▶ _Requirement 1_
In the records, rewrite everything from the first line down to the line containing "black triangle: rotated 48", with "cyan" changed to "teal" throughout and nothing else altered.

▶ _Supplied text_
Sunday, April 01, 2007

Stay ahead of the pack

Last Thursday I attended the latest event held by the Canadian Society of Magazine Editors (CSME). The session was called "Bulletproof Your Career" and featured special guests Kim Pittaway (writer and former editor of Chatelaine) and Laas Turnbull (executive VP of Brunico Communications Inc. and former editor of Report on Business Magazine and Shift).

Here I've paraphrased a few of Laas and Kim's expert tips on how to stay ahead of the pack in the magazine biz:

Figure out what you excel at and sell that. Are you a phenomenal writer, packaging wizard or display copy virtuoso? Do you constantly have your finger on the next big trend? Can you coach and nurture writers to excellence? Figure out what your strengths are and promote that aspect of yourself in your resume, cover letters, interviews and at work. Work at becoming known for what you're good at.

▶ _Dataset records_
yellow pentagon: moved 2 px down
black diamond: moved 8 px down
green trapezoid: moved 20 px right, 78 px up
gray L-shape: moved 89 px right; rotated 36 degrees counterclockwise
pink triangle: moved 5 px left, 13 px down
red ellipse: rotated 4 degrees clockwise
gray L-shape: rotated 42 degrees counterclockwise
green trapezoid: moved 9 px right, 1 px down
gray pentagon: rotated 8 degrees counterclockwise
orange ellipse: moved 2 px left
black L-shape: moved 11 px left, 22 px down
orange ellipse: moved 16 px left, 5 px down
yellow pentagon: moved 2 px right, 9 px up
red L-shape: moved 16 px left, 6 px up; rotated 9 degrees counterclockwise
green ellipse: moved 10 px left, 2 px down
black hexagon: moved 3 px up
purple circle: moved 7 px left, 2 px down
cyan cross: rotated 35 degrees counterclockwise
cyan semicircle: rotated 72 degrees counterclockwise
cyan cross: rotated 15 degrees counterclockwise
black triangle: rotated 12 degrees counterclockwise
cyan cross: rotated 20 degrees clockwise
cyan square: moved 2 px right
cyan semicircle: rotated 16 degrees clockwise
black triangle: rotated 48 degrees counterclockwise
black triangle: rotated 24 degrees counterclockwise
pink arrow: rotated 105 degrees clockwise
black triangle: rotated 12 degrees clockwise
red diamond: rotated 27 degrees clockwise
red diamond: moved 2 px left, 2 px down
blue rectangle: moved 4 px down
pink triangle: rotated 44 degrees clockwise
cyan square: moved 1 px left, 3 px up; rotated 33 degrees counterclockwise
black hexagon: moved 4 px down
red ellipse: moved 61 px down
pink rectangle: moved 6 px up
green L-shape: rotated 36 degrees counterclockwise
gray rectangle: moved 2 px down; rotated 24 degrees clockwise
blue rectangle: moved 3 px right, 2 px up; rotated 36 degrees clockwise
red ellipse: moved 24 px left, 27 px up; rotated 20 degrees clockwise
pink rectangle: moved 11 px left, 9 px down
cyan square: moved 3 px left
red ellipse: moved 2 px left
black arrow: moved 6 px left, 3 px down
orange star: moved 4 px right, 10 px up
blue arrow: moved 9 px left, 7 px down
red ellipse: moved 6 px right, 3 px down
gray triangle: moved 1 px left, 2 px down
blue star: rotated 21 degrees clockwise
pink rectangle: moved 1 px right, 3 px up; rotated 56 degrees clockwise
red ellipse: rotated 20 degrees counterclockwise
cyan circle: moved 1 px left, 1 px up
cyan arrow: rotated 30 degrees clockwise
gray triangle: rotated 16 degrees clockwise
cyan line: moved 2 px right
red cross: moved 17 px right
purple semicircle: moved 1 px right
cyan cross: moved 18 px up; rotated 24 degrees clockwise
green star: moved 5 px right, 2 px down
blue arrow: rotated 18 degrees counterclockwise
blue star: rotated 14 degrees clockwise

▶ _Requirement 2_
Continue the post on staying ahead in the magazine business, picking up after its final sentence.

▶ _Task response 1_
yellow pentagon: moved 2 px down
black diamond: moved 8 px down
green trapezoid: moved 20 px right, 78 px up
gray L-shape: moved 89 px right; rotated 36 degrees counterclockwise
pink triangle: moved 5 px left, 13 px down
red ellipse: rotated 4 degrees clockwise
gray L-shape: rotated 42 degrees counterclockwise
green trapezoid: moved 9 px right, 1 px down
gray pentagon: rotated 8 degrees counterclockwise
orange ellipse: moved 2 px left
black L-shape: moved 11 px left, 22 px down
orange ellipse: moved 16 px left, 5 px down
yellow pentagon: moved 2 px right, 9 px up
red L-shape: moved 16 px left, 6 px up; rotated 9 degrees counterclockwise
green ellipse: moved 10 px left, 2 px down
black hexagon: moved 3 px up
purple circle: moved 7 px left, 2 px down
teal cross: rotated 35 degrees counterclockwise
teal semicircle: rotated 72 degrees counterclockwise
teal cross: rotated 15 degrees counterclockwise
black triangle: rotated 12 degrees counterclockwise
teal cross: rotated 20 degrees clockwise
teal square: moved 2 px right
teal semicircle: rotated 16 degrees clockwise
black triangle: rotated 48 degrees counterclockwise

▶ _Task response 2_
In an industry such as ours, you never know when the next opportunity is going to present itself. Or, for that matter, when circumstances will change and you'll be on the hunt for it. Doing your job well is the best thing you can do to market yourself. This is a small industry and people talk. Editors often pick up the phone to call a friend and find out what what's-his-name is really like. (I've done it myself.) Or, they'll be looking for a person who's particularly good at such-and-such and asking for recommendations. Word-of-mouth is a powerful thing – make sure they're saying good things about you.

By networking -- such as being a part of a community like Ed2010, doing freelance work or volunteering for things like Magazines University or Magazines Canada -- you're making connections in the biz. Again, this industry is small, so getting to know people at other magazines, as well as meeting people in other industries, is important. You never know when you'll be working with them, or when they'll be in a position to lend you a hand (or when you'll be able to help them out). For example, some job opportunities aren't advertised and the only way to find out about them is by word-of-mouth. If you're hooked into the grapevine, you'll hear about those opportunities.

Good luck!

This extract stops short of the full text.